==== Dataset extract ====
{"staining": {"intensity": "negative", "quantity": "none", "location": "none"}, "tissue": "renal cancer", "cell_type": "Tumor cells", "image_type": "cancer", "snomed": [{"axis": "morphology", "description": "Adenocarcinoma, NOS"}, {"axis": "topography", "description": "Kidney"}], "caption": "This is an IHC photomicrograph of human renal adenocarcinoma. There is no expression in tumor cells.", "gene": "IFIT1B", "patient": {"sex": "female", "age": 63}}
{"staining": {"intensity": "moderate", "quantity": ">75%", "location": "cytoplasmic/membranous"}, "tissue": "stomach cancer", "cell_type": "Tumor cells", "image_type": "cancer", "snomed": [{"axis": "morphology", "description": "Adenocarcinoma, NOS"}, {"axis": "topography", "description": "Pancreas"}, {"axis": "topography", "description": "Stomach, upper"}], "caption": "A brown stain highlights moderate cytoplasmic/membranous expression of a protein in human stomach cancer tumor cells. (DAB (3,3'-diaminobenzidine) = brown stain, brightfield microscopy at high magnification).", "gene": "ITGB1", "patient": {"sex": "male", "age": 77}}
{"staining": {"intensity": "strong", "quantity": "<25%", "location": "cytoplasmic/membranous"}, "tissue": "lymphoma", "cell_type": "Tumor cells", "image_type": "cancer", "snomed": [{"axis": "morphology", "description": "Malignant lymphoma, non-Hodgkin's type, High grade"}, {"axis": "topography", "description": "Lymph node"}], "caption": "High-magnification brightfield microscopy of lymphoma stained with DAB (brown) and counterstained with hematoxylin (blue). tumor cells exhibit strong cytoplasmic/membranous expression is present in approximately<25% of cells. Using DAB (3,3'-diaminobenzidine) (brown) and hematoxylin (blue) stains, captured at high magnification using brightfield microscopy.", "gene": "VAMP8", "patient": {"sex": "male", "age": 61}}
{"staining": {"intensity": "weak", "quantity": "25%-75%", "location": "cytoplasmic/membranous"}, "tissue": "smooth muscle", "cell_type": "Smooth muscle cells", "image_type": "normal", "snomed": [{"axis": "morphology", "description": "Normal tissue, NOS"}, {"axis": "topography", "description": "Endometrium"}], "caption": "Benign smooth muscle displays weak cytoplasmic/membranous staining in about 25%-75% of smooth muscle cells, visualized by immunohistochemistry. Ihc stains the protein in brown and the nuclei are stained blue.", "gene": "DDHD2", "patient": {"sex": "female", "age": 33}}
====
■ Brief
Extract each line from the listing above, please, and repeat it exactly.

■ Response
{"staining": {"intensity": "negative", "quantity": "none", "location": "none"}, "tissue": "renal cancer", "cell_type": "Tumor cells", "image_type": "cancer", "snomed": [{"axis": "morphology", "description": "Adenocarcinoma, NOS"}, {"axis": "topography", "description": "Kidney"}], "caption": "This is an IHC photomicrograph of human renal adenocarcinoma. There is no expression in tumor cells.", "gene": "IFIT1B", "patient": {"sex": "female", "age": 63}}
{"staining": {"intensity": "moderate", "quantity": ">75%", "location": "cytoplasmic/membranous"}, "tissue": "stomach cancer", "cell_type": "Tumor cells", "image_type": "cancer", "snomed": [{"axis": "morphology", "description": "Adenocarcinoma, NOS"}, {"axis": "topography", "description": "Pancreas"}, {"axis": "topography", "description": "Stomach, upper"}], "caption": "A brown stain highlights moderate cytoplasmic/membranous expression of a protein in human stomach cancer tumor cells. (DAB (3,3'-diaminobenzidine) = brown stain, brightfield microscopy at high magnification).", "gene": "ITGB1", "patient": {"sex": "male", "age": 77}}
{"staining": {"intensity": "strong", "quantity": "<25%", "location": "cytoplasmic/membranous"}, "tissue": "lymphoma", "cell_type": "Tumor cells", "image_type": "cancer", "snomed": [{"axis": "morphology", "description": "Malignant lymphoma, non-Hodgkin's type, High grade"}, {"axis": "topography", "description": "Lymph node"}], "caption": "High-magnification brightfield microscopy of lymphoma stained with DAB (brown) and counterstained with hematoxylin (blue). tumor cells exhibit strong cytoplasmic/membranous expression is present in approximately<25% of cells. Using DAB (3,3'-diaminobenzidine) (brown) and hematoxylin (blue) stains, captured at high magnification using brightfield microscopy.", "gene": "VAMP8", "patient": {"sex": "male", "age": 61}}
{"staining": {"intensity": "weak", "quantity": "25%-75%", "location": "cytoplasmic/membranous"}, "tissue": "smooth muscle", "cell_type": "Smooth muscle cells", "image_type": "normal", "snomed": [{"axis": "morphology", "description": "Normal tissue, NOS"}, {"axis": "topography", "description": "Endometrium"}], "caption": "Benign smooth muscle displays weak cytoplasmic/membranous staining in about 25%-75% of smooth muscle cells, visualized by immunohistochemistry. Ihc stains the protein in brown and the nuclei are stained blue.", "gene": "DDHD2", "patient": {"sex": "female", "age": 33}}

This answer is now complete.